The first project focuses on assessing the potential impact of oil spills on Pacific salmon habitats, a concern that’s taken on new urgency with the Trans Mountain Expansion Project completed. This pipeline ferries oil from Alberta’s landlocked reserves to the British Columbia coast. Along the way, it crosses rivers that are critical to Pacific salmon’s life cycle. “If a spill were to happen in one of those spawning rivers, the impact could be devastating, not just locally but across the entire Pacific ecosystem,” says Blais.

To simulate such a scenario, Blais and his team are constructing an “experimental river” facility at the Quesnel River Research Centre. These artificial streams will mimic salmon spawning grounds, complete with gravel beds and flowing water.
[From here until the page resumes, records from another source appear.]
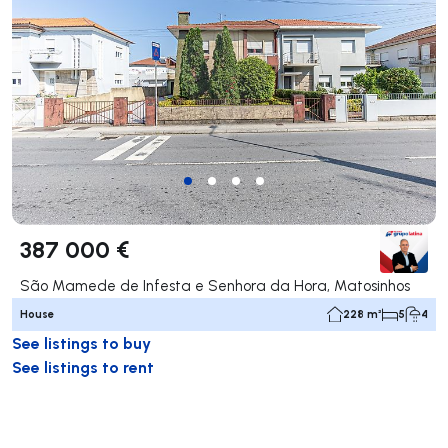
387 000 €
São Mamede de Infesta e Senhora da Hora, Matosinhos
House
228 m²
5
4
See listings to buy
See listings to rent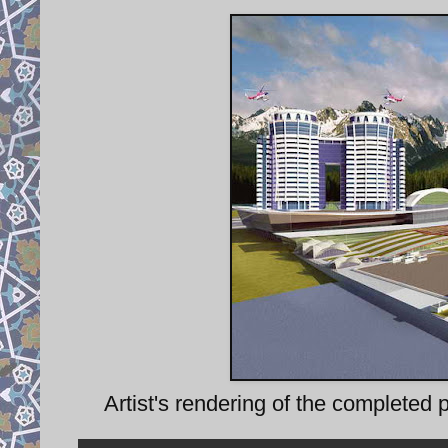
Artist's rendering of the completed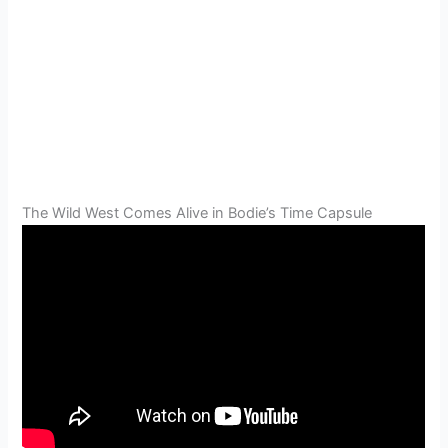
The Wild West Comes Alive in Bodie’s Time Capsule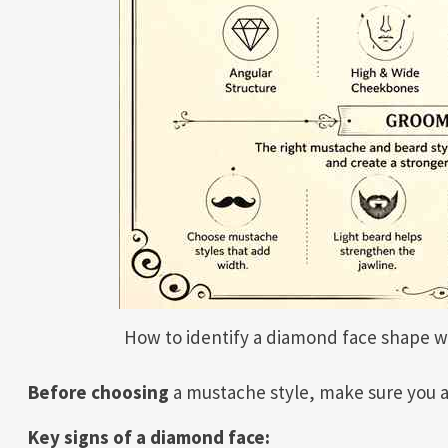
How to identify a diamond face shape w
Before choosing
a mustache style, make sure you a
Key signs of a diamond face: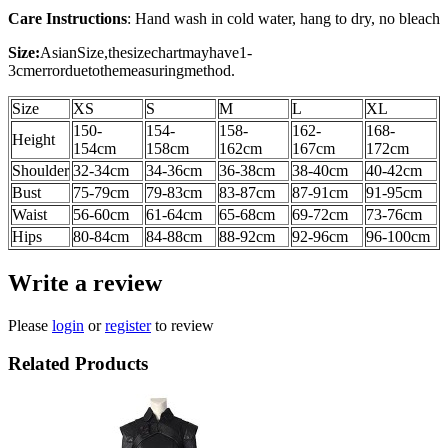
Care Instructions
: Hand wash in cold water, hang to dry, no bleach
Size:
AsianSize,thesizechartmayhave1-
3cmerrorduetothemeasuringmethod.
Size
XS
S
M
L
XL
150-
154-
158-
162-
168-
Height
154cm
158cm
162cm
167cm
172cm
Shoulder
32-34cm
34-36cm
36-38cm
38-40cm
40-42cm
Bust
75-79cm
79-83cm
83-87cm
87-91cm
91-95cm
Waist
56-60cm
61-64cm
65-68cm
69-72cm
73-76cm
Hips
80-84cm
84-88cm
88-92cm
92-96cm
96-100cm
Write a review
Please
login
or
register
to review
Related Products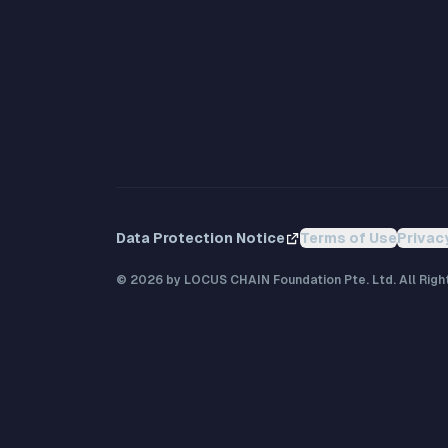
Data Protection Notice
Terms of Use
Privac
©
2026
by LOCUS CHAIN Foundation Pte. Ltd. All Righ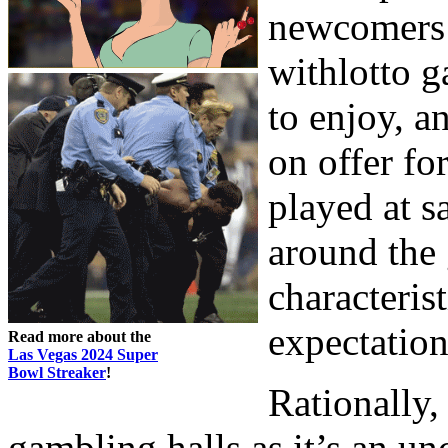
newcomers 
withlotto g
to enjoy, an
on offer fo
played at s
around the 
characteris
expectation
Read more about the
Las Vegas 2024 Super
Bowl Streaker
!
Rationally
gambling halls as it’s an u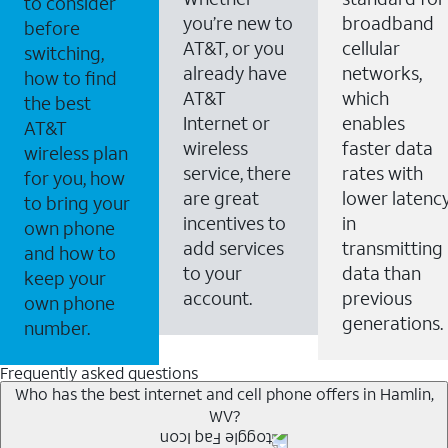
to consider
you’re new to
broadband
before
AT&T, or you
cellular
switching,
already have
networks,
how to find
AT&T
which
the best
Internet or
enables
AT&T
wireless
faster data
wireless plan
service, there
rates with
for you, how
are great
lower latenc
to bring your
incentives to
in
own phone
add services
transmitting
and how to
to your
data than
keep your
account.
previous
own phone
generations.
number.
Frequently asked questions
Who has the best internet and cell phone offers in Hamlin,
WV?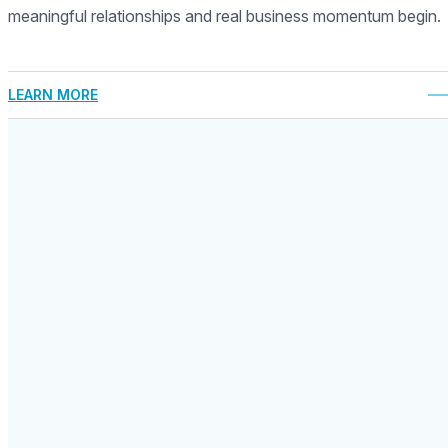
meaningful relationships and real business momentum begin.
LEARN MORE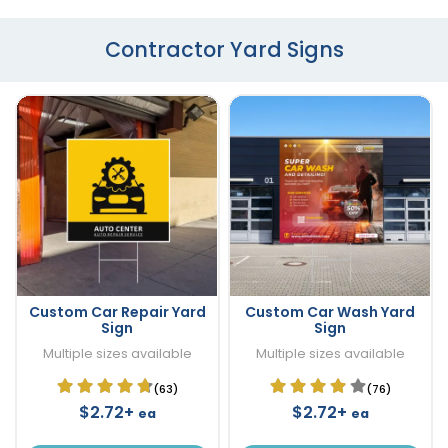
Contractor Yard Signs
Custom Car Repair Yard
Custom Car Wash Yard
Sign
Sign
Multiple sizes available
Multiple sizes available
(63)
(76)
$2.72+
$2.72+
ea
ea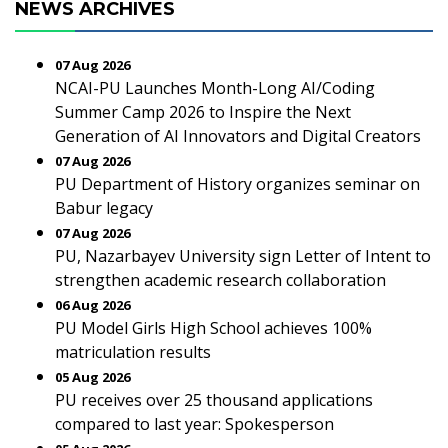
NEWS ARCHIVES
07 Aug 2026
NCAI-PU Launches Month-Long AI/Coding
Summer Camp 2026 to Inspire the Next
Generation of AI Innovators and Digital Creators
07 Aug 2026
PU Department of History organizes seminar on
Babur legacy
07 Aug 2026
PU, Nazarbayev University sign Letter of Intent to
strengthen academic research collaboration
06 Aug 2026
PU Model Girls High School achieves 100%
matriculation results
05 Aug 2026
PU receives over 25 thousand applications
compared to last year: Spokesperson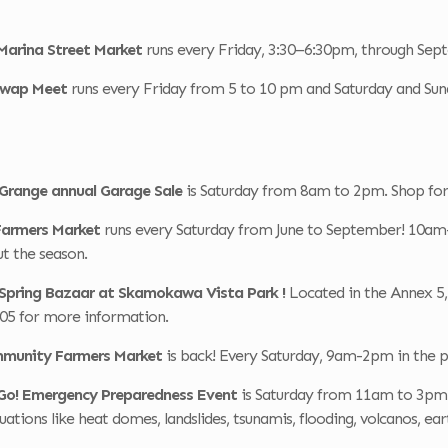
Marina Street Market
runs every Friday, 3:30–6:30pm, through Sep
 Swap Meet
runs every Friday from 5 to 10 pm and Saturday and Su
 Grange annual Garage Sale
is Saturday from 8am to 2pm. Shop for 
 Farmers Market
runs every Saturday from June to September! 10am-
t the season.
r Spring Bazaar at Skamokawa Vista Park !
Located in the Annex 5, 
605 for more information.
mmunity Farmers Market
is back! Every Saturday, 9am-2pm in the p
Go! Emergency Preparedness Event
is Saturday from 11am to 3pm 
uations like heat domes, landslides, tsunamis, flooding, volcanos,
Eggs will be buried in gravel, and varying concentrations of oil will be introduced. “We’ll be able to observe how oil affects salmon embryo development directly,” he explains. “It’s a powerful way to inform the regulators at Environment and Climate Change Canada so they can better plan countermeasures if a spill does occur.”

The second NSERC Alliance grant tackles a different kind of legacy: the environmental footprint of historical uranium mining in northern Saskatchewan. Canada is one of the world’s largest uranium producers, and many of its oldest mines predate environmental regulations. Working closely with the Clearwater River Dënë Nation and Canadian Nuclear Laboratories, Blais’s team is analyzing sediment cores from northern lakes. The cores are natural archives of the environment, preserving both contaminants and biological traces of aquatic life.

In a small boat, a research partner (left) and Dënë Cheecham-Uhrich (right) work together to pull up a sediment core.
From their small boat, a research partner (left) and Dënë Cheecham-Uhrich (right) lift a sediment core collected from the lakebed.

“Sediment cores are like history books,” explains Blais. “Every layer is a page. And we can read these pages to understand how contamination evolved and how ecosystems responded over hundreds and even thousands of years.” In the absence of historical monitoring data, these cores provide critical insight into how past industrial activity shaped today’s ecosystems. They also offer clues about how to mitigate future risks.

What makes his approach particularly compelling is the use of what he calls a “multi-proxy” method. This environmental forensics toolkit includes chemical markers, biological remains, stable isotopes and even environmental DNA. “It’s like reconstructing a crime scene,” he says. “No single piece of evidence tells the whole story, but when all the pieces line up, you get something that’s scientifically bulletproof.”

Beyond the technical details, Blais emphasizes the importance of collaboration, especially with Indigenous communities. “Our Indigenous partners from the Clearwater River Dënë Nation are essential from the very start,” he says. “They help us shape the research questions because they are the ones who know the land best. Their insights are invaluable.”

Echoing this spirit of collaboration, Dënë Cheecham-Uhrich, a representative of the Nation, underlines how meaningful this partnership is to her community. “It means everything,” she says. “The opportunity to support, protect and preserve our land through transformative and uplifting science is a lifeline for us. When we protect our land, we are protecting our language, culture and home.” She describes the relationship as one grounded in reciprocity and mutual respect, where Indigenous science systems are elevated and community concerns are heard with intention and humility.

With both projects now underway, Blais hopes the findings will do more than inform policy. They will also help build a more sustainable future, grounded in an honest reckoning with the past, by providing partners with the tools they need to protect ecosystems we care deeply about.